• [Task objective]: Extract each line from the entries below that has the string "الرد" in it.

Segment Start: Dataset

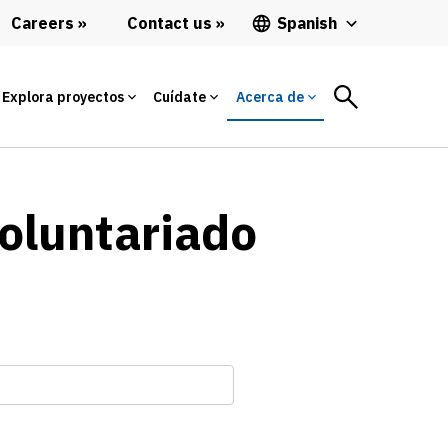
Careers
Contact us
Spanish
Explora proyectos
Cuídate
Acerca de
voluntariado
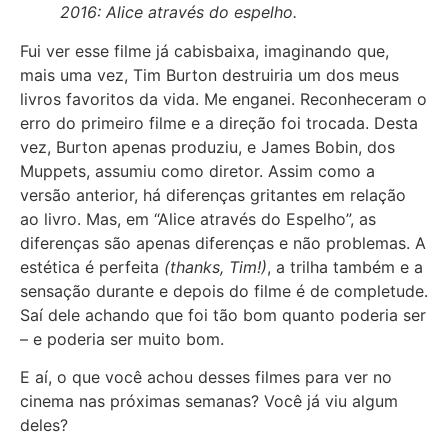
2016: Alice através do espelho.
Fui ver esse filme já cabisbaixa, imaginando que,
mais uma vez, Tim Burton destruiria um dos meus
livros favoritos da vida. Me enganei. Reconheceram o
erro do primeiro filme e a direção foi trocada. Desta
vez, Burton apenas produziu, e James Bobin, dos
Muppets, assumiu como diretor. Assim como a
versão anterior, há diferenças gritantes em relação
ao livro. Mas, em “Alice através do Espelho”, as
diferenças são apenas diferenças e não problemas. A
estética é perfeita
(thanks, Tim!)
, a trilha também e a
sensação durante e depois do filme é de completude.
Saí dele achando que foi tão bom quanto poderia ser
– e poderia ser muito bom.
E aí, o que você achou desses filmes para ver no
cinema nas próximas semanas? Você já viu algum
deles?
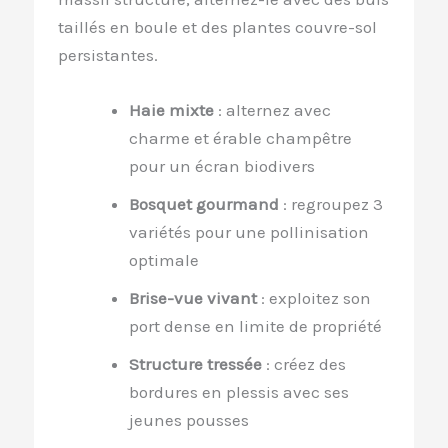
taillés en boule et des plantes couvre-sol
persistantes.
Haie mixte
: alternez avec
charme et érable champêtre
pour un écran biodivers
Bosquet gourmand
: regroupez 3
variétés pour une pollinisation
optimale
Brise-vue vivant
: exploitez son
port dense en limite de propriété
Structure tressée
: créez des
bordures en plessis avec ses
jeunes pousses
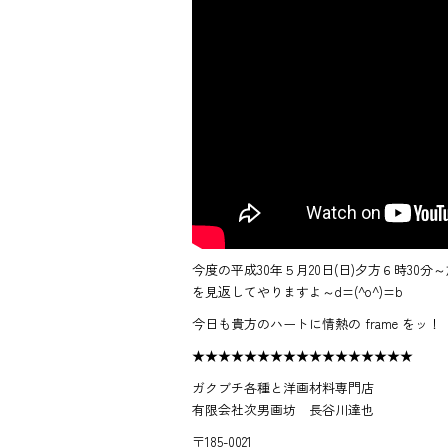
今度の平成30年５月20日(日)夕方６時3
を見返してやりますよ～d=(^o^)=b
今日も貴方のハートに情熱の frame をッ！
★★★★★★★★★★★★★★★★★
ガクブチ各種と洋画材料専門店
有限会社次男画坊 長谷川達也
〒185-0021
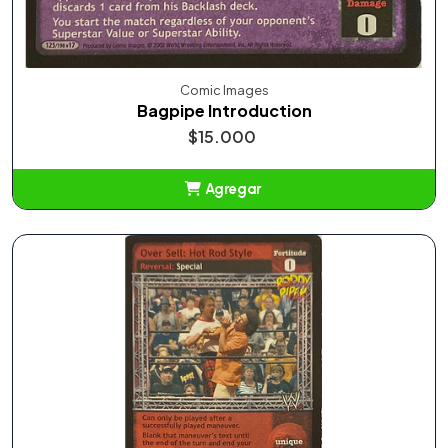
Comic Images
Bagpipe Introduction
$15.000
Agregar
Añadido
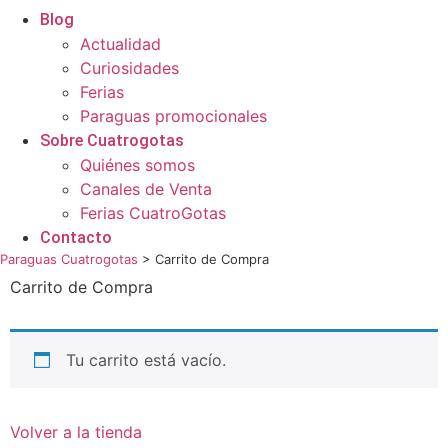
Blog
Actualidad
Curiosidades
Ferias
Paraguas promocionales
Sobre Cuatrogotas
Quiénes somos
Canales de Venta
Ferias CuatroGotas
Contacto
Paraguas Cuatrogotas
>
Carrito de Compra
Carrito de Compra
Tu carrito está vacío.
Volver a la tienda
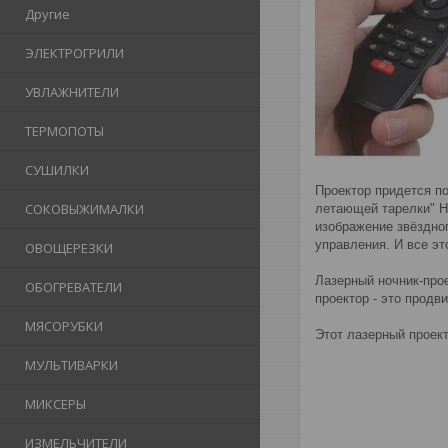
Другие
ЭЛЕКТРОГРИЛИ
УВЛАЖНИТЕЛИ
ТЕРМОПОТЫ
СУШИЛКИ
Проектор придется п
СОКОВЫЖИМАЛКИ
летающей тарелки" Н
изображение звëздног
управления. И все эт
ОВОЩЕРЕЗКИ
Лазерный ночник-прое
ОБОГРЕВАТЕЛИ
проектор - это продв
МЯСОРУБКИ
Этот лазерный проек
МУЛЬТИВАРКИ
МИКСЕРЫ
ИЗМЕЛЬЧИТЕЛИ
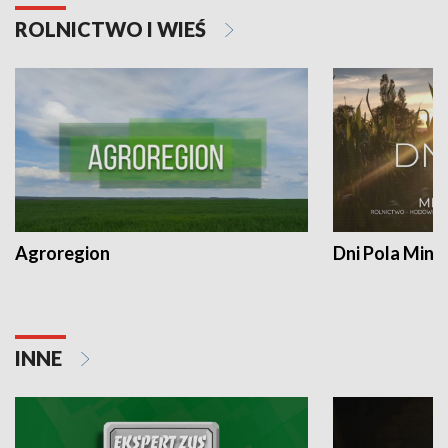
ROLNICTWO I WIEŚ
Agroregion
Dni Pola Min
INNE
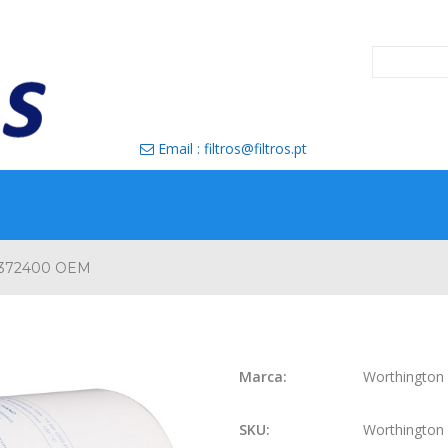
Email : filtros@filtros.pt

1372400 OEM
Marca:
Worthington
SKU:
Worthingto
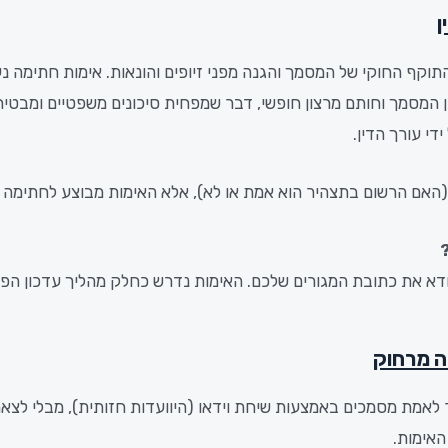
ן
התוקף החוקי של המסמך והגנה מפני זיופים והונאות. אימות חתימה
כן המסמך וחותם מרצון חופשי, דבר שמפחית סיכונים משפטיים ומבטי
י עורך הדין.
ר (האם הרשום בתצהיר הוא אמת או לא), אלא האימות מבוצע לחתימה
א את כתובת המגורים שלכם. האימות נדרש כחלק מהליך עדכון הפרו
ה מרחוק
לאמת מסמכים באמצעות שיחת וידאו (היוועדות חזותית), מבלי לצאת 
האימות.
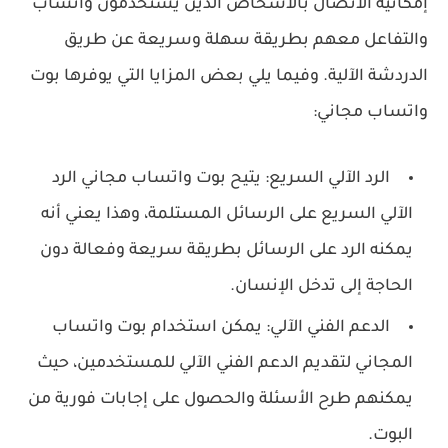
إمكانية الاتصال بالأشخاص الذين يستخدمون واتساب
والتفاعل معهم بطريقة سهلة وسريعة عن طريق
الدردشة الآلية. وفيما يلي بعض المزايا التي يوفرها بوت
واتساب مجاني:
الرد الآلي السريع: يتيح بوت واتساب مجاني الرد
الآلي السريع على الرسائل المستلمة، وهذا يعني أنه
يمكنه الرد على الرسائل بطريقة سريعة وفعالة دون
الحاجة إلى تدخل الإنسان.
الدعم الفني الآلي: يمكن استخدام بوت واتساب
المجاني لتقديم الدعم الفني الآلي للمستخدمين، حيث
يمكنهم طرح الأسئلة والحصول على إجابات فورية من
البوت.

Segment End: Dataset

• [Answer to this task]:
الرد الآلي السريع: يتيح بوت واتساب مجاني الرد
يمكنه الرد على الرسائل بطريقة سريعة وفعالة دون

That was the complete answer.